Le rôle du démantèlement dans le réemploi des pièces d’éoliennes
Le démantèlement d’un parc éolien ne signifie pas nécessairement que tous ses équipements doivent être considérés comme des déchets. De nombreux composants électriques, électroniques et mécaniques peuvent encore présenter un potentiel de réemploi.
Lors d’un chantier de démantèlement d’éoliennes, les pièces peuvent être déposées avec précaution, triées puis contrôlées. Les composants encore fonctionnels sont ensuite susceptibles d’être reconditionnés et proposés à la revente pour la maintenance d’autres machines compatibles.
Cette valorisation des pièces issues du démantèlement favorise une économie circulaire appliquée au secteur éolien. Elle contribue à :
- Prolonger la durée de vie des équipements,
- Conserver des références devenues difficiles à trouver,
- Réduire la consommation de matières premières,
- Limiter la production de déchets industriels,
- Diminuer le coût de certaines réparations,
- Réduire les délais d’immobilisation des éoliennes,
- Sécuriser l’approvisionnement en pièces détachées.

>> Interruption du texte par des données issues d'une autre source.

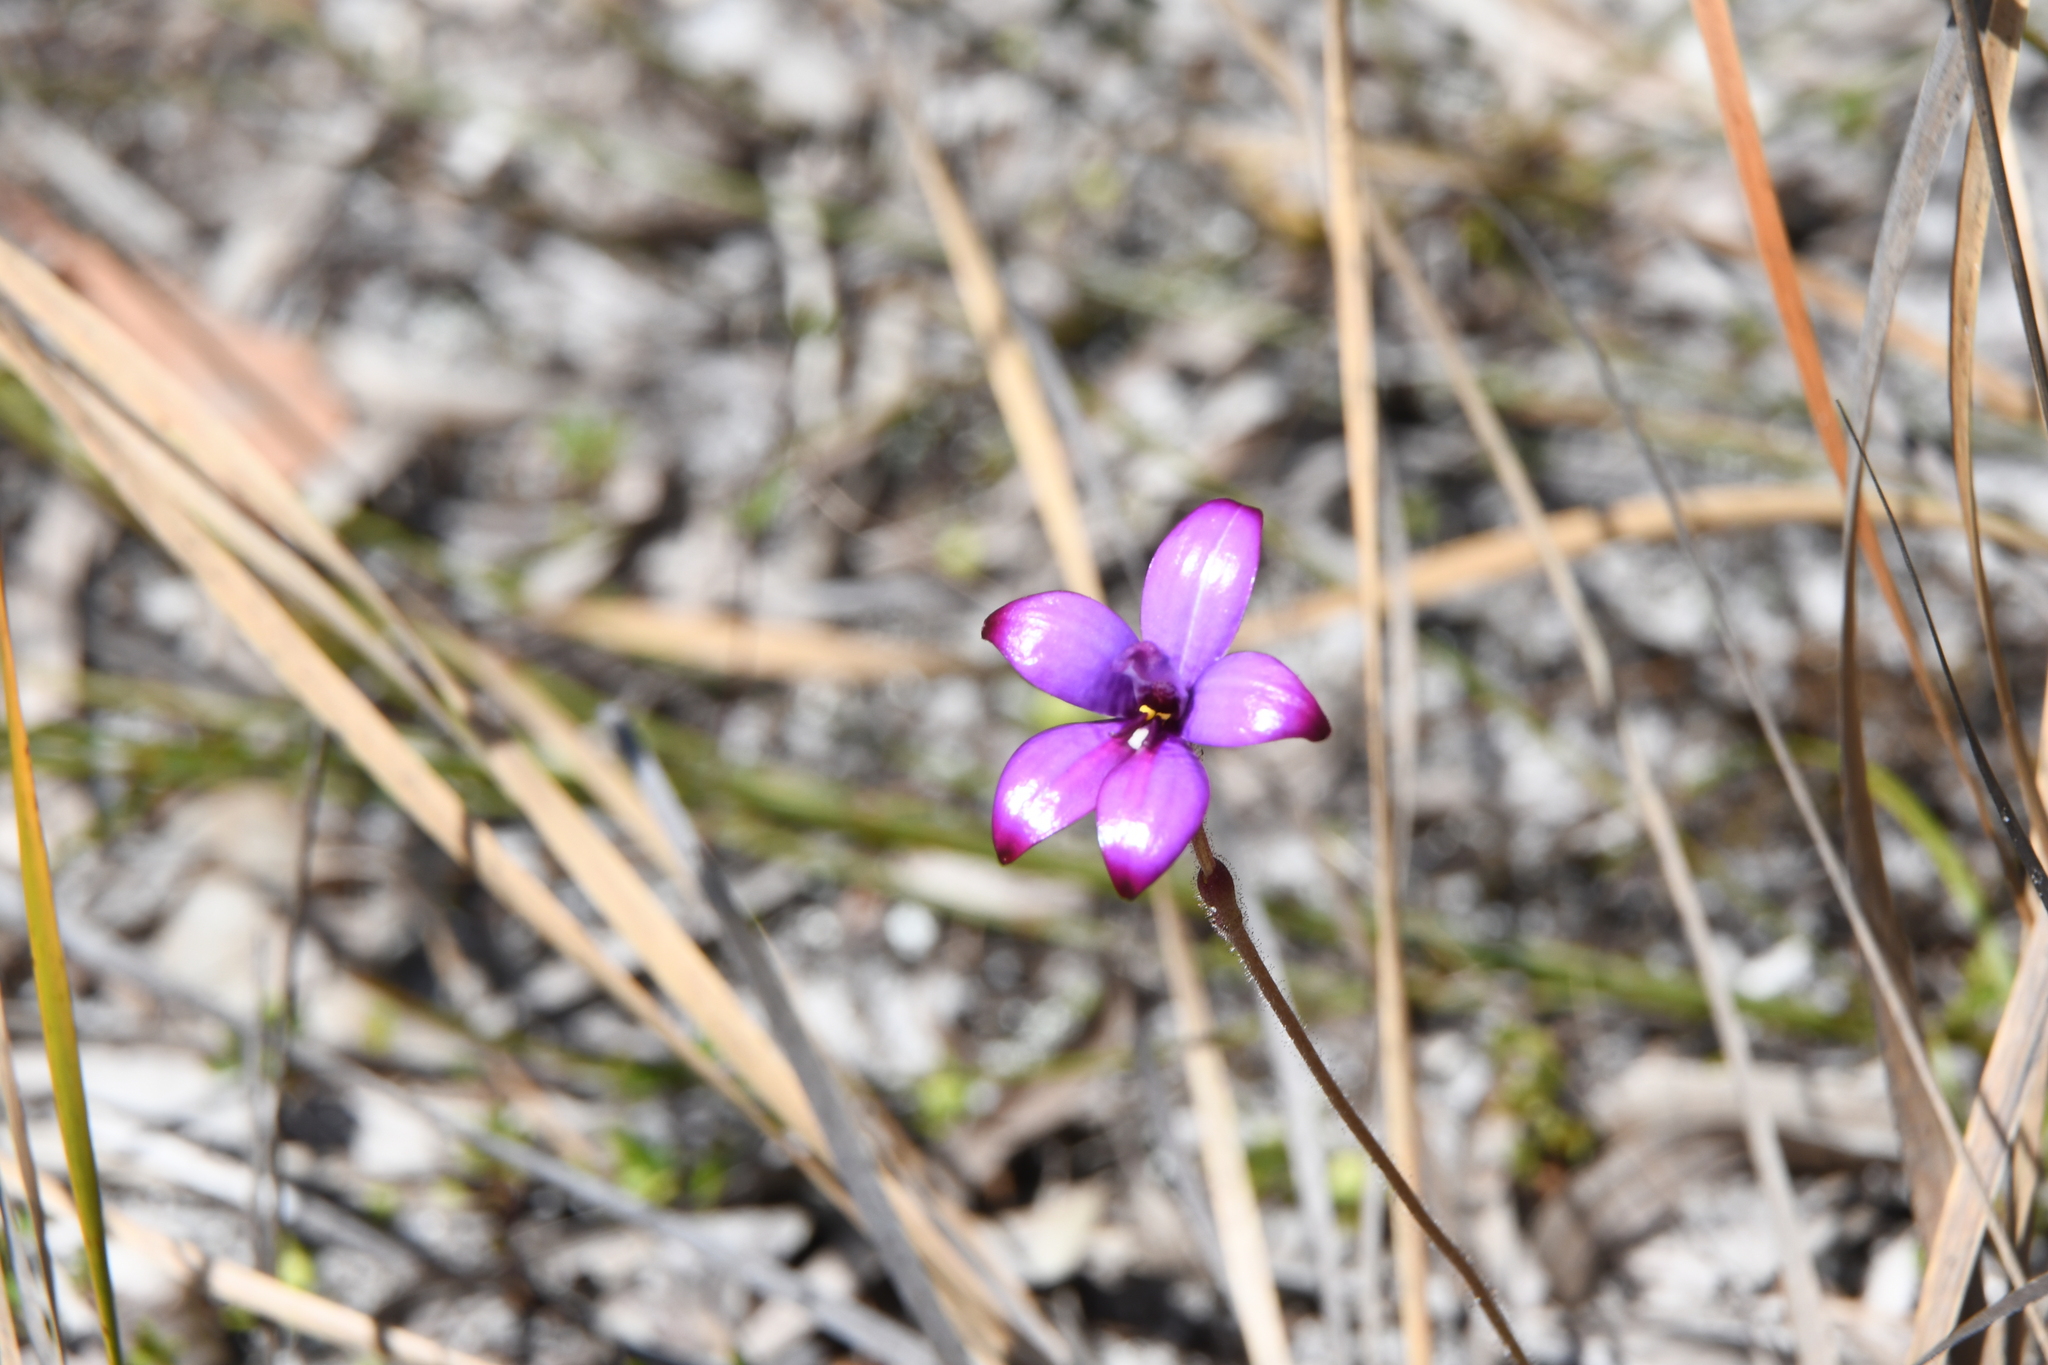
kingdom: Plantae
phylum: Tracheophyta
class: Liliopsida
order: Asparagales
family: Orchidaceae
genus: Caladenia
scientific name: Caladenia brunonis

La revente de composants éoliens d’occasion ou reconditionnés crée ainsi un lien direct entre le démantèlement, la maintenance et la prolongation de la durée d’exploitation des parcs éoliens.
Comment choisir une pièce compatible avec une éolienne ?
Avant de remplacer un ventilateur, un chauffage, un thermostat, un hygrostat ou tout autre composant électrique, il est essentiel de relever la référence exacte de la pièce d’origine.
Il convient notamment de vérifier :
- Le fabricant et la référence complète,
- Le tension et la fréquence d’alimentation,
- La puissance électrique,
- Les dimensions et le mode de fixation,
- Les connectiques,
- Le débit d’air pour un ventilateur,
- La plage de réglage pour un thermostat ou un hygrostat,
- L’indice de protection,
- Le modèle et le constructeur de l’éolienne.
Une référence visuellement proche n’est pas nécessairement interchangeable. En cas de doute, une photographie de la plaque signalétique et du composant peut faciliter l’identification de la pièce de remplacement.
Trouver des pièces détachées pour la maintenance d’une éolienne
Énergie Maintenance Wind Parts propose des pièces détachées et composants destinés à la maintenance, à la réparation et à la remise en service des éoliennes.
Notre E-SHOP permet de rechercher des équipements électriques et électroniques pour différentes marques et différents modèles d’éoliennes : ventilateurs, chauffages d’armoires, hygrostats, thermostats, alimentations, transformateurs, cartes électroniques, automates et modules industriels.
Une partie de ces équipements peut provenir du démantèlement d’éoliennes. Les composants valorisables sont sélectionnés afin de favoriser leur réemploi et de répondre aux besoins de maintenance des parcs encore en exploitation.